WORK INSTRUCTION - Could you write out each of the records below exactly?

---------- WORKING DATA ----------

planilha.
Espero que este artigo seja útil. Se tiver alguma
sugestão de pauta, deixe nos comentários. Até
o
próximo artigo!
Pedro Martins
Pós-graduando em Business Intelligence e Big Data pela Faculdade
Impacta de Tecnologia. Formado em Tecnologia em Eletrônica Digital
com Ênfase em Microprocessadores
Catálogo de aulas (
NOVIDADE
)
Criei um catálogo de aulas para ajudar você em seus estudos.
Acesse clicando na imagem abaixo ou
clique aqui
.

----------

RESULT OF THIS TASK -
planilha.
Espero que este artigo seja útil. Se tiver alguma
sugestão de pauta, deixe nos comentários. Até
o
próximo artigo!
Pedro Martins
Pós-graduando em Business Intelligence e Big Data pela Faculdade
Impacta de Tecnologia. Formado em Tecnologia em Eletrônica Digital
com Ênfase em Microprocessadores
Catálogo de aulas (
NOVIDADE
)
Criei um catálogo de aulas para ajudar você em seus estudos.
Acesse clicando na imagem abaixo ou
clique aqui
.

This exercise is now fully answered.